Ukraine is the site of the world's worst nuclear accident, the 1986 explosion and fire at a reactor at the Chernobyl plant, which has been shut for good. Nearly two decades later, the nation of 47 million relies on four operating nuclear power plants for about half its electricity production — and it depends on Russia for fuel that feeds them.

Ukraine supplies Russia with raw uranium, then buys it back after enrichment; a full nuclear cycle means that Ukraine would be enriching uranium by itself. Uranium enrichment is a possible pathway to the development of nuclear arms, but Yushchenko insisted his country — a member of the International Atomic Energy Agency, the U.N. nuclear watchdog — had only peaceful intentions.

Yushchenko's announcement came amid a mounting international standoff over Iran's refusal to give up uranium enrichment, and against the background of calls to halt the spread of enrichment facilities.

IAEA chief Mohamed ElBaradei has proposed a moratorium on the construction of any new enrichment plants, and President Bush has proposed principles that would limit enrichment technology to countries that already carry it out.

Yushchenko's call for a nuclear cycle poses "a dilemma for the Bush administration," said Edwin Lyman, senior staff scientist at the Union of Concerned Scientists, a private nuclear proliferation watchdog group. "This is an ally. They want to support an independent Ukraine that can stand up to Russia ... but it would violate this policy that Bush has proposed."

Ukraine is not barred from enriching uranium under the Nuclear Nonproliferation Treaty or IAEA rules, and the nation that inherited the world's third-largest nuclear arsenal with the 1991 Soviet collapse has proved trustworthy in proliferation matters. It renounced nuclear weapons and transferred some 1,300 nuclear warheads to Russia for disarming.
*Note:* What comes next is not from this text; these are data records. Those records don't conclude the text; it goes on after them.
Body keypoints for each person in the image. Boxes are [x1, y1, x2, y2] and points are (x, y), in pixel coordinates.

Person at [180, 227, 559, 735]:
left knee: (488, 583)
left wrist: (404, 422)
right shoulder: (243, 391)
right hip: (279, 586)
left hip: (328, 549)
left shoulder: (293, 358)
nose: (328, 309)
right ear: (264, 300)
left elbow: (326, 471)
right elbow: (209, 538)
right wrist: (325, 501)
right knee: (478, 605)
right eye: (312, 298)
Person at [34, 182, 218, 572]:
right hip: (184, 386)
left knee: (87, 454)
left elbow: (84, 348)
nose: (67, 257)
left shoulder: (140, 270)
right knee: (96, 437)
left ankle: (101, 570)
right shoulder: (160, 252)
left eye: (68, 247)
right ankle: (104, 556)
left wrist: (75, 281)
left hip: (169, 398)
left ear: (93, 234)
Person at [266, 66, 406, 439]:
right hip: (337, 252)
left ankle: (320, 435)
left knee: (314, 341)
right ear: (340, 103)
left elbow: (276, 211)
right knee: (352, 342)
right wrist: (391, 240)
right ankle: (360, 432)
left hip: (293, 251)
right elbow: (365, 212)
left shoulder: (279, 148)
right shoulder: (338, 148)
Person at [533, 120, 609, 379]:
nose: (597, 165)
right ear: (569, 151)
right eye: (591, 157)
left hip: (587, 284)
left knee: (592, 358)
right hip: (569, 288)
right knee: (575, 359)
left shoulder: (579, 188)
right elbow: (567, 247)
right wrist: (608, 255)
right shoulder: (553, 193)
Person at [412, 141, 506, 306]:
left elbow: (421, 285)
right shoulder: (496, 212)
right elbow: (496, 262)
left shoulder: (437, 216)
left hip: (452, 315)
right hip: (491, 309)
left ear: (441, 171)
But while Yushchenko — who beat a Russian-backed candidate in an election struggle just over a year ago — has friendly ties with Europe and the United States, Lyman said the potential for further political turmoil in Ukraine could raise concerns about what future leaders would do with a fuel cycle, warning that enrichment facilities can be retooled for weapons purposes relatively easily.

IAEA officials said they had no comment late Friday.
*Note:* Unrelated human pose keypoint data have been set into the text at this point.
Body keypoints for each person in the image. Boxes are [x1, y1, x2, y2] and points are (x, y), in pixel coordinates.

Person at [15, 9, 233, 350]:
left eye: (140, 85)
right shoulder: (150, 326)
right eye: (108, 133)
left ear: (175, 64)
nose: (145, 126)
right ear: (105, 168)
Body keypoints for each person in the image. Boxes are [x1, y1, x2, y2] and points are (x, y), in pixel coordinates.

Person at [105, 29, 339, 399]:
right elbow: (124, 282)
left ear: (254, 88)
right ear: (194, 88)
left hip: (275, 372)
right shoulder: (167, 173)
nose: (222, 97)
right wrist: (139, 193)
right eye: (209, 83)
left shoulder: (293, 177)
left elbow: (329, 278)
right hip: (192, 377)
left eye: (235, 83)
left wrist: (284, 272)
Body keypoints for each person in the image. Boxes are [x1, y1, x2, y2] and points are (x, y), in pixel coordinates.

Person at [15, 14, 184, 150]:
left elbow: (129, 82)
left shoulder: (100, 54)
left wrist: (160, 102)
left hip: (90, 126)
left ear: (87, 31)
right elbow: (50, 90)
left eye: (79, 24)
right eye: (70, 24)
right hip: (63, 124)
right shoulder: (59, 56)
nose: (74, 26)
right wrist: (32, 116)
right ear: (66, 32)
Yushchenko said providing Ukraine the capability of producing its own nuclear fuel was part of his plan for creating "an independent energy balance" within five years. He also said the nation should diversifying gas supplies and developing its own gas fields.

His call for a fuel cycle could face major financial obstacles in the economically struggling country. At least in part, it may have been meant as a public display of independence and industriousness ahead of the parliamentary elections — and a message to the West that Ukraine needs more support for its effort to cut reliance on Russian energy.